*** Opening of Supplied information ***
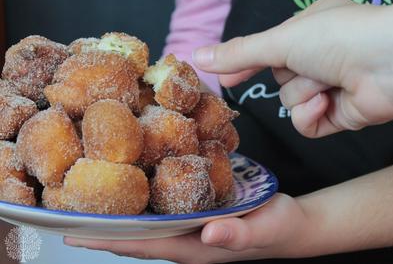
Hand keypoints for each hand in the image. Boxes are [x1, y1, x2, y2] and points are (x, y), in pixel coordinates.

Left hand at [64, 194, 313, 262]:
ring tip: (87, 193)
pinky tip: (132, 180)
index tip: (70, 234)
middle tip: (67, 209)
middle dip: (100, 227)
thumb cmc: (277, 228)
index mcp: (193, 247)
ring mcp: (188, 227)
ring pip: (144, 221)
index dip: (106, 240)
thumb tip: (210, 231)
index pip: (141, 245)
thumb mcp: (263, 229)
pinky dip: (141, 197)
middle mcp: (184, 239)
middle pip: (133, 236)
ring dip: (116, 211)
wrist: (290, 224)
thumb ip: (237, 233)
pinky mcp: (195, 212)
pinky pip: (160, 207)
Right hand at [193, 0, 392, 137]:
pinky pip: (307, 124)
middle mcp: (320, 58)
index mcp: (309, 31)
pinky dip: (314, 115)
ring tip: (329, 81)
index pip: (267, 51)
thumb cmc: (338, 38)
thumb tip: (196, 57)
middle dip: (290, 75)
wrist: (390, 63)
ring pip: (292, 102)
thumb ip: (238, 54)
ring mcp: (330, 87)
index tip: (224, 78)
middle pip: (278, 79)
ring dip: (305, 93)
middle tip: (308, 63)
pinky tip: (329, 102)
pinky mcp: (339, 115)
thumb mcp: (279, 41)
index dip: (245, 64)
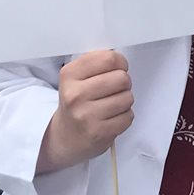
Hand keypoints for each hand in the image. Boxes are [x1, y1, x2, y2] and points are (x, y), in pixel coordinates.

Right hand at [37, 50, 133, 172]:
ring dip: (124, 100)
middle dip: (123, 83)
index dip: (120, 62)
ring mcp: (86, 115)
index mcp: (69, 75)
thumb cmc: (77, 102)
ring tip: (111, 104)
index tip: (117, 68)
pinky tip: (111, 118)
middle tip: (114, 89)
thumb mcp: (77, 77)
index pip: (109, 58)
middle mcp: (75, 95)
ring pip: (127, 98)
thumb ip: (97, 63)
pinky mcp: (98, 132)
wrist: (65, 136)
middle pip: (122, 78)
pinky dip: (124, 117)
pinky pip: (128, 116)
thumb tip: (120, 58)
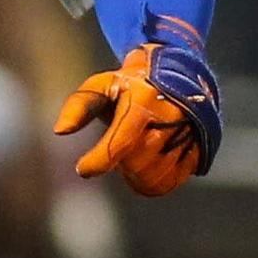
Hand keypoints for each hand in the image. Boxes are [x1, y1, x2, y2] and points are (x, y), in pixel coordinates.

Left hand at [53, 16, 221, 196]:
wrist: (178, 74)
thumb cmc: (130, 84)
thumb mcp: (102, 85)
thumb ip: (80, 106)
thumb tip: (60, 131)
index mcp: (144, 100)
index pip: (120, 143)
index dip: (99, 161)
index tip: (82, 169)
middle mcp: (171, 118)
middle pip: (135, 164)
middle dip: (120, 162)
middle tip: (118, 147)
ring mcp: (188, 136)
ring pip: (151, 179)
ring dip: (135, 174)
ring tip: (133, 154)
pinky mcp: (198, 151)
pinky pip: (168, 183)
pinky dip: (151, 181)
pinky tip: (147, 163)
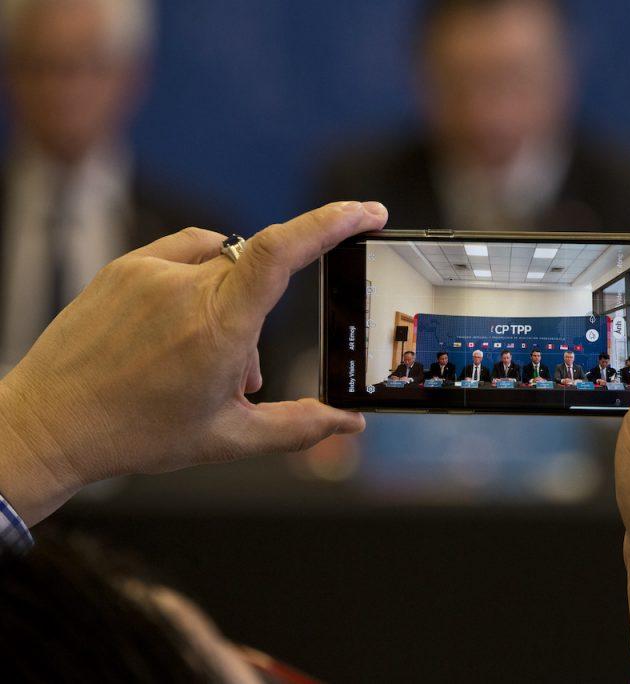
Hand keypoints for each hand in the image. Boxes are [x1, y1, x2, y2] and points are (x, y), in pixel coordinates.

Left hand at [0, 201, 387, 525]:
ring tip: (197, 355)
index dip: (332, 222)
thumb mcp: (228, 439)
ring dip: (229, 305)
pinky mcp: (126, 265)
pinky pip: (188, 252)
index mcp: (220, 327)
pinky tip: (180, 320)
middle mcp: (187, 288)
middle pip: (258, 275)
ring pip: (224, 267)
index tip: (369, 212)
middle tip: (235, 374)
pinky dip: (202, 278)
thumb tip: (349, 422)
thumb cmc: (135, 434)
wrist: (48, 424)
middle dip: (260, 320)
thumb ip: (299, 427)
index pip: (285, 251)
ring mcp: (152, 272)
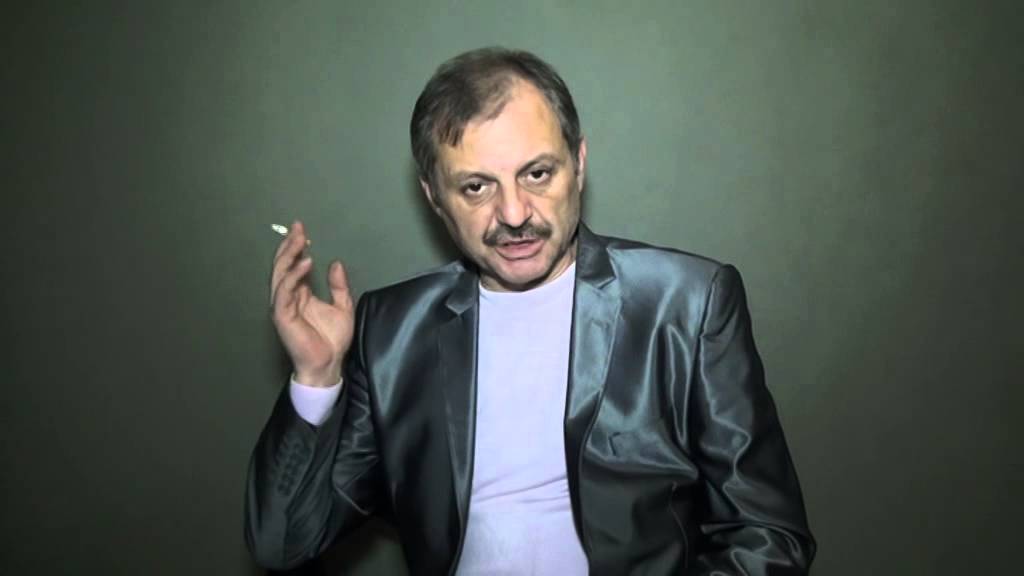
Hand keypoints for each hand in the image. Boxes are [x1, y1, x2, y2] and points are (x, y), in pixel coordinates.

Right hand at [269, 220, 353, 386]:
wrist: (328, 364)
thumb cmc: (332, 340)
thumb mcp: (342, 306)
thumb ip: (338, 286)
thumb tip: (335, 264)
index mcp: (300, 294)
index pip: (294, 265)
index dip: (297, 247)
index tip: (303, 230)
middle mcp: (288, 297)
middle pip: (284, 265)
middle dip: (290, 245)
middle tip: (298, 227)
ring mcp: (283, 305)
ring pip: (281, 274)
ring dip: (289, 255)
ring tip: (300, 239)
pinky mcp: (282, 315)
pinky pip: (284, 292)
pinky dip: (293, 276)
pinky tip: (306, 263)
*** Close of Supplied information ***
Work item:
Only the last part of the entries above is needed: please copy the line with "index tip: (303, 230)" and each line after it exactly.

Response to this exercise:
index tip: (303, 230)
middle mcp: (288, 297)
middle pip: (284, 265)
middle dip: (290, 245)
middle tip: (298, 227)
ring mcp: (283, 305)
ring pip: (281, 274)
ring dip: (289, 255)
ring tip: (300, 239)
pinky mcp: (282, 315)
pinky pip: (284, 292)
pinky dip: (293, 276)
pinky tip: (306, 263)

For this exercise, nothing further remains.